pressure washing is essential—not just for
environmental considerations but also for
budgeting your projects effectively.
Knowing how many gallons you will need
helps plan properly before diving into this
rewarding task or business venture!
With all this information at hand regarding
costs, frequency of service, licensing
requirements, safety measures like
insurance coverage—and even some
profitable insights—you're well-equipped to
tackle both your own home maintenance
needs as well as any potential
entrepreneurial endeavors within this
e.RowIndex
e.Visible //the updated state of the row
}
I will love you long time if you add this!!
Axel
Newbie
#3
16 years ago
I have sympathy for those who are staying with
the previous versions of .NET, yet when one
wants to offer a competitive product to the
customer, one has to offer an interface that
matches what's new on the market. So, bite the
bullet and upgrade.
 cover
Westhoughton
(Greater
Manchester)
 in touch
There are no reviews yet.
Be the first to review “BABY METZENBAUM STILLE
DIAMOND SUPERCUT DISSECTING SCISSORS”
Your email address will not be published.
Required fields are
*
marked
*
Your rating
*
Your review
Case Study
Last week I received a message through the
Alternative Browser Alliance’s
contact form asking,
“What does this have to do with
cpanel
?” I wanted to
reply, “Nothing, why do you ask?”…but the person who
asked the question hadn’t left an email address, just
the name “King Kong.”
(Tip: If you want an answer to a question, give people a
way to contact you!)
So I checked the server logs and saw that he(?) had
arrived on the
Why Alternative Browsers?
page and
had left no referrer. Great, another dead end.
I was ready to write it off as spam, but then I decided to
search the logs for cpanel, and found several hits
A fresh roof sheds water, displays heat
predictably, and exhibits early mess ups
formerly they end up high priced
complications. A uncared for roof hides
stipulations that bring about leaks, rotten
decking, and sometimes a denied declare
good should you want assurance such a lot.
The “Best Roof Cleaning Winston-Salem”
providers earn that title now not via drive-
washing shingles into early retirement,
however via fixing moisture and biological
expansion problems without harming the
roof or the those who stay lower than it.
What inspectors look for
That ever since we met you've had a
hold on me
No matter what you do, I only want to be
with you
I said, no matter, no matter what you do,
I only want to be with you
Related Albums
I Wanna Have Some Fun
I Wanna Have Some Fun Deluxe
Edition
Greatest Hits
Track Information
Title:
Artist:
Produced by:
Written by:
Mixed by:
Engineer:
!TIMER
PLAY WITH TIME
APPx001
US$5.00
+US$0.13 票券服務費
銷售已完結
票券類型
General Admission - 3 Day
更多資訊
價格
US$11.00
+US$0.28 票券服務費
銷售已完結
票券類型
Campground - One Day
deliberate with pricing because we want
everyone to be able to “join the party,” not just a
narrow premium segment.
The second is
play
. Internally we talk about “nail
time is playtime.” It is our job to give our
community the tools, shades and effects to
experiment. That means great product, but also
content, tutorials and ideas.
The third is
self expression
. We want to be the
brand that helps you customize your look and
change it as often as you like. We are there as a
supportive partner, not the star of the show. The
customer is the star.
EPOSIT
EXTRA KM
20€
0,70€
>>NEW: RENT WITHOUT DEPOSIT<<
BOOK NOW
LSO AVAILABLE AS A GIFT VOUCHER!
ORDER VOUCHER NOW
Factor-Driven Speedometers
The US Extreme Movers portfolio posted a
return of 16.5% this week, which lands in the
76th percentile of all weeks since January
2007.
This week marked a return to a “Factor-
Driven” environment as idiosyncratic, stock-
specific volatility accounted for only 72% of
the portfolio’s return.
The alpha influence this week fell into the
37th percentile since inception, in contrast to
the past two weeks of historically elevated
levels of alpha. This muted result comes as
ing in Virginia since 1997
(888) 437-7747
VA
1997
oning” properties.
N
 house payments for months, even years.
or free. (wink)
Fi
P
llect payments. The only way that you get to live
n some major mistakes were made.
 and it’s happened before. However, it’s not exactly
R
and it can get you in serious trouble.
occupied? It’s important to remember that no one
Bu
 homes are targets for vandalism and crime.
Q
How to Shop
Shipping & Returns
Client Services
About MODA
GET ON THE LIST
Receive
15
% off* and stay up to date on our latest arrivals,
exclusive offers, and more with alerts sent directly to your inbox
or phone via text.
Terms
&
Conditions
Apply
---+---
Repeat the data above, word for word.

- _Exercise result_
pressure washing is essential—not just for
environmental considerations but also for
budgeting your projects effectively.
Knowing how many gallons you will need
helps plan properly before diving into this
rewarding task or business venture!
With all this information at hand regarding
costs, frequency of service, licensing
requirements, safety measures like
insurance coverage—and even some
profitable insights—you're well-equipped to
tackle both your own home maintenance
needs as well as any potential
entrepreneurial endeavors within this
e.RowIndex
e.Visible //the updated state of the row
}
I will love you long time if you add this!!
Axel
Newbie
#3
16 years ago
I have sympathy for those who are staying with
the previous versions of .NET, yet when one
wants to offer a competitive product to the
customer, one has to offer an interface that
matches what's new on the market. So, bite the
bullet and upgrade.
 cover
Westhoughton
(Greater
Manchester)
 in touch
There are no reviews yet.
Be the first to review “BABY METZENBAUM STILLE
DIAMOND SUPERCUT DISSECTING SCISSORS”
Your email address will not be published.
Required fields are
*
marked
*
Your rating
*
Your review
Case Study
Last week I received a message through the
Alternative Browser Alliance’s
contact form asking,
“What does this have to do with
cpanel
?” I wanted to
reply, “Nothing, why do you ask?”…but the person who
asked the question hadn’t left an email address, just
the name “King Kong.”
(Tip: If you want an answer to a question, give people a
way to contact you!)
So I checked the server logs and saw that he(?) had
arrived on the
Why Alternative Browsers?
page and
had left no referrer. Great, another dead end.
I was ready to write it off as spam, but then I decided to
search the logs for cpanel, and found several hits
A fresh roof sheds water, displays heat
predictably, and exhibits early mess ups
formerly they end up high priced
complications. A uncared for roof hides
stipulations that bring about leaks, rotten
decking, and sometimes a denied declare
good should you want assurance such a lot.
The “Best Roof Cleaning Winston-Salem”
providers earn that title now not via drive-
washing shingles into early retirement,
however via fixing moisture and biological
expansion problems without harming the
roof or the those who stay lower than it.
What inspectors look for
That ever since we met you've had a
hold on me
No matter what you do, I only want to be
with you
I said, no matter, no matter what you do,
I only want to be with you
Related Albums
I Wanna Have Some Fun
I Wanna Have Some Fun Deluxe
Edition
Greatest Hits
Track Information
Title:
Artist:
Produced by:
Written by:
Mixed by:
Engineer:
!TIMER
PLAY WITH TIME
APPx001
US$5.00
+US$0.13 票券服務費
銷售已完結
票券類型
General Admission - 3 Day
更多資訊
價格
US$11.00
+US$0.28 票券服務費
銷售已完結
票券類型
Campground - One Day
deliberate with pricing because we want
everyone to be able to “join the party,” not just a
narrow premium segment.
The second is
play
. Internally we talk about “nail
time is playtime.” It is our job to give our
community the tools, shades and effects to
experiment. That means great product, but also
content, tutorials and ideas.
The third is
self expression
. We want to be the
brand that helps you customize your look and
change it as often as you like. We are there as a
supportive partner, not the star of the show. The
customer is the star.
EPOSIT
EXTRA KM
20€
0,70€
>>NEW: RENT WITHOUT DEPOSIT<<
BOOK NOW
LSO AVAILABLE AS A GIFT VOUCHER!
ORDER VOUCHER NOW
Factor-Driven Speedometers
The US Extreme Movers portfolio posted a
return of 16.5% this week, which lands in the
76th percentile of all weeks since January
2007.
This week marked a return to a “Factor-
Driven” environment as idiosyncratic, stock-
specific volatility accounted for only 72% of
the portfolio’s return.
The alpha influence this week fell into the
37th percentile since inception, in contrast to
the past two weeks of historically elevated
levels of alpha. This muted result comes as
ing in Virginia since 1997
(888) 437-7747
VA
1997
oning” properties.
N
 house payments for months, even years.
or free. (wink)
Fi
P
llect payments. The only way that you get to live
n some major mistakes were made.
 and it’s happened before. However, it’s not exactly
R
and it can get you in serious trouble.
occupied? It’s important to remember that no one
Bu
 homes are targets for vandalism and crime.
Q
How to Shop
Shipping & Returns
Client Services
About MODA
GET ON THE LIST
Receive
15
% off* and stay up to date on our latest arrivals,
exclusive offers, and more with alerts sent directly to your inbox
or phone via text.
Terms
&
Conditions
Apply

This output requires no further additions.